Some Harm Reduction Practices for Socialist Elected Officials:

  • Proposing, Passing, and Advocating for legislation and government practices which reject anti-working class policies:

    • We can tamper down the harms of pro-capitalist policies. Essentially, regulations in favor of the holistic health and safety of the working class, with particular notice of how capitalism disproportionately harms historically oppressed social groups within the working class.

    • We can tamper down the harms of socially reactionary policies. As described in §1, these are harmful to the working class, not necessarily even in the interests of capitalists, and nevertheless the result of historical modes of production with class divisions.

  • Socialist electeds, for their empowered bureaucratic position, have a lower barrier to veto harmful things. As a sidenote, when we see mass political gridlock, it’s sometimes because the class struggle is slightly more even, meaning that representatives of working class interests and representatives of capitalist interests both have the capacity to veto things.

  • Taking opportunities caused by the variability in personalities of government officials which creates opportunities to shift the government away from the normal pro-capitalist practices. These are points in time we can use to pass legislation which would otherwise not pass. However, we should be cautious that this is not really a way to build a mass movement of the working class.

  • Maintaining and promoting democratic representation in bourgeois government, against the anti-democratic attacks of the capitalist class and reactionaries.

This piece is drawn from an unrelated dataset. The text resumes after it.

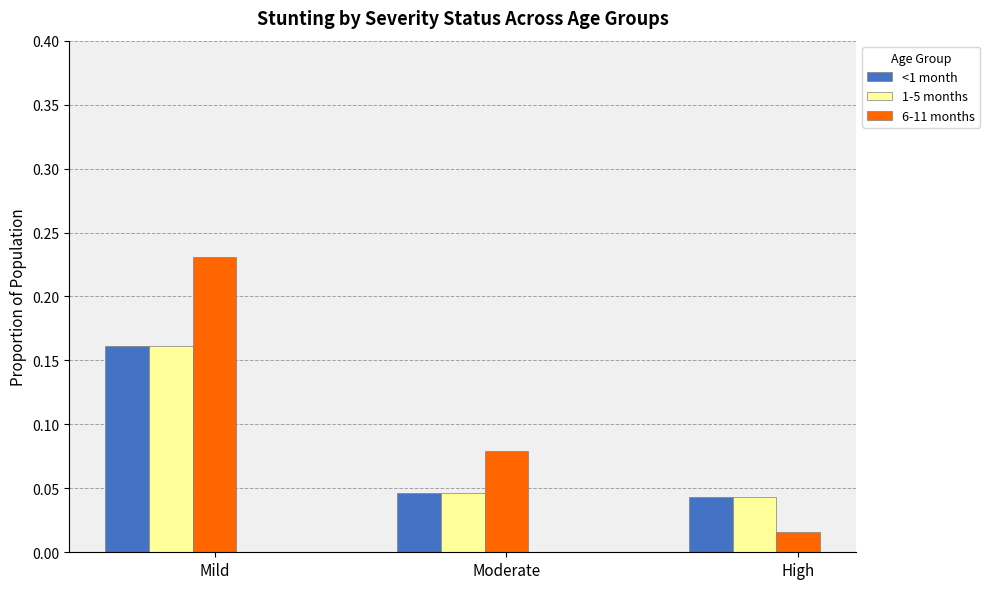

Which series changed the most between Mild and Moderate?

6-11 months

The line between what is ‘harm reduction’ versus a ‘revolutionary reform’ can get blurry. Generally, however, harm reduction doesn’t have much of a direct effect on the factors which determine the balance of the class struggle (1-3 at the beginning of this section). Harm reducing policies can become more revolutionary if the unorganized working class explicitly understands how those policies fit into our broader socialist goals and the new organizing opportunities it opens up for the working class. If we merely looked to install harm reducing reforms—as I described in my summary of the Las Vegas DSA retrospective—I think we run the risk of encouraging the unorganized working class to view socialist elected officials like service organizations who solve problems for a passive working class—instead of themselves becoming activated into an organized working class.